- DocuSign shares reached at new high Monday after Nasdaq announced Friday that the electronic signature software company would replace United Airlines on the Nasdaq 100 index.
- The stock joins cloud companies such as Workday and Zoom on the index.
- DocuSign expects over $1 billion in revenue in the current fiscal year.
DocuSign shares were up as much as 8.7% and closed up 8% on Monday after Nasdaq announced Friday that the electronic signature software company would replace United Airlines on the Nasdaq 100 index. The stock reached a new all-time high and posted its biggest increase since May 29.
The company will join cloud companies Adobe, Workday and Zoom Video Communications on the index, reflecting the rise of cloud services as companies opt for systems they don't need to operate on their own data center infrastructure.
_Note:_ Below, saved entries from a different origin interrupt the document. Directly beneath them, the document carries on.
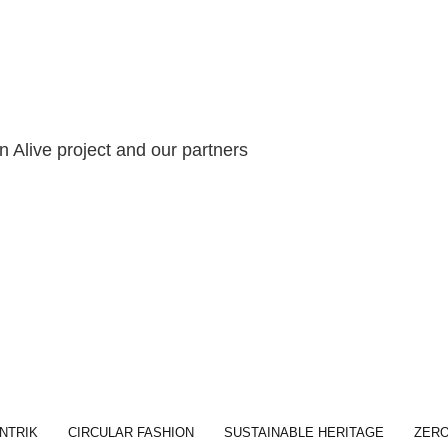
 Alive project and our partners
NTRIK
CIRCULAR FASHION
SUSTAINABLE HERITAGE
ZER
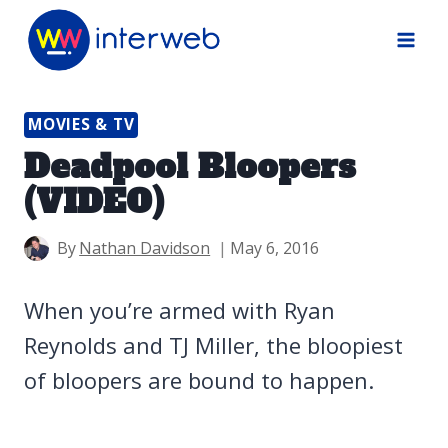
Skip
to
content
MOVIES & TV
Deadpool Bloopers
(VIDEO)
By
Nathan Davidson
May 6, 2016
When you’re armed with Ryan
Reynolds and TJ Miller, the bloopiest
of bloopers are bound to happen.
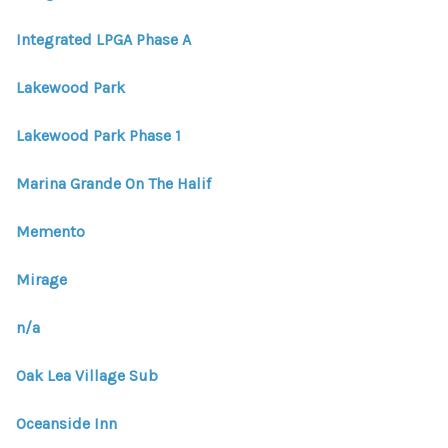
Integrated LPGA Phase A
Lakewood Park
Lakewood Park Phase 1
Marina Grande On The Halif
Memento
Mirage
n/a
Oak Lea Village Sub
Oceanside Inn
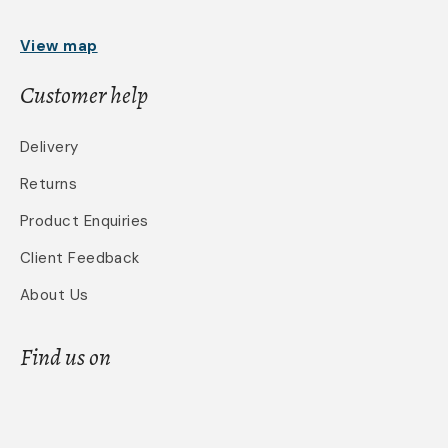
View map
Customer help
Delivery
Returns
Product Enquiries
Client Feedback
About Us
Find us on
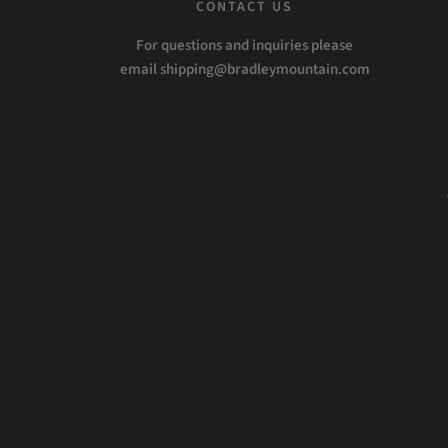
CONTACT US
For questions and inquiries please
email shipping@bradleymountain.com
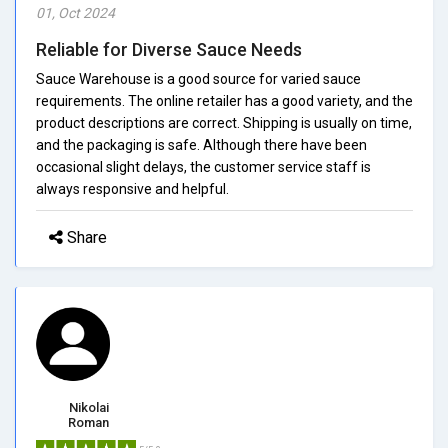
01, Oct 2024
Reliable for Diverse Sauce Needs
Sauce Warehouse is a good source for varied sauce
requirements. The online retailer has a good variety, and the
product descriptions are correct. Shipping is usually on time,
and the packaging is safe. Although there have been
occasional slight delays, the customer service staff is
always responsive and helpful.
Share
Nikolai
Roman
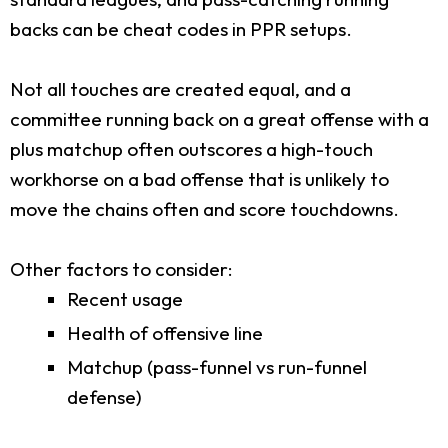
backs can be cheat codes in PPR setups.
Not all touches are created equal, and a
committee running back on a great offense with a
plus matchup often outscores a high-touch
workhorse on a bad offense that is unlikely to
move the chains often and score touchdowns.
Other factors to consider:
Recent usage
Health of offensive line
Matchup (pass-funnel vs run-funnel
defense)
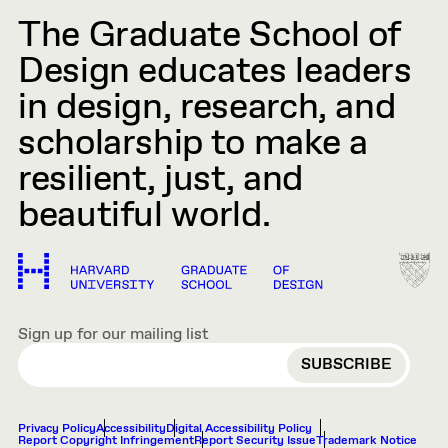
The Graduate School of
Design educates leaders
in design, research, and
scholarship to make a
resilient, just, and
beautiful world.
Sign up for our mailing list
EMAIL
Privacy Policy
Accessibility
Digital Accessibility Policy
Report Copyright Infringement
Report Security Issue
Trademark Notice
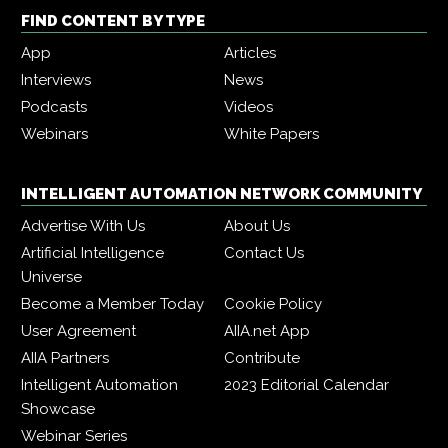
FIND CONTENT BY TYPE
App
Articles
Interviews
News
Podcasts
Videos
Webinars
White Papers
INTELLIGENT AUTOMATION NETWORK COMMUNITY
Advertise With Us
About Us
Artificial Intelligence
Contact Us
Universe
Become a Member Today
Cookie Policy
User Agreement
AIIA.net App
AIIA Partners
Contribute
Intelligent Automation
2023 Editorial Calendar
Showcase
Webinar Series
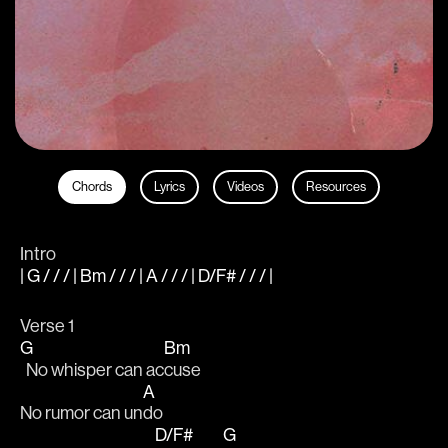
Chords
Lyrics
Videos
Resources
Intro
| G / / / | Bm / / / | A / / / | D/F# / / / |
Verse 1
G
Bm
  No whisper can ac
cuse 
A
No rumor can un
do 
D/F#
G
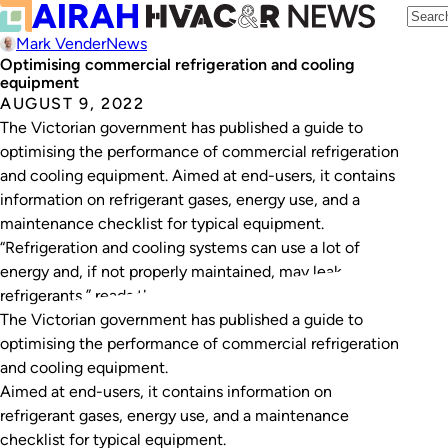
Mark Vender
News
Optimising commercial refrigeration and cooling
equipment
AUGUST 9, 2022
The Victorian government has published a guide to
optimising the performance of commercial refrigeration
and cooling equipment. Aimed at end-users, it contains
information on refrigerant gases, energy use, and a
maintenance checklist for typical equipment.
“Refrigeration and cooling systems can use a lot of
energy and, if not properly maintained, may leak
refrigerants,” reads the…
The Victorian government has published a guide to
optimising the performance of commercial refrigeration
and cooling equipment.
Aimed at end-users, it contains information on
refrigerant gases, energy use, and a maintenance
checklist for typical equipment.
DocuSign, which competes with Adobe's Sign and Dropbox's HelloSign, debuted on the Nasdaq in 2018. The company's results beat analysts' estimates for the quarter that ended on April 30 as it projected $1.32 billion in revenue for its full fiscal year, which ends in January 2021, implying 35% growth. DocuSign remains unprofitable.
In the quarter DocuSign saw some benefits from the coronavirus pandemic as people needed to sign documents while they couldn't meet in person.
"Even when the Covid-19 situation is behind us, we don't anticipate customers returning to paper or manual-based processes," CEO Dan Springer told analysts on a conference call.
DocuSign will become a component of the index on June 22, according to a statement.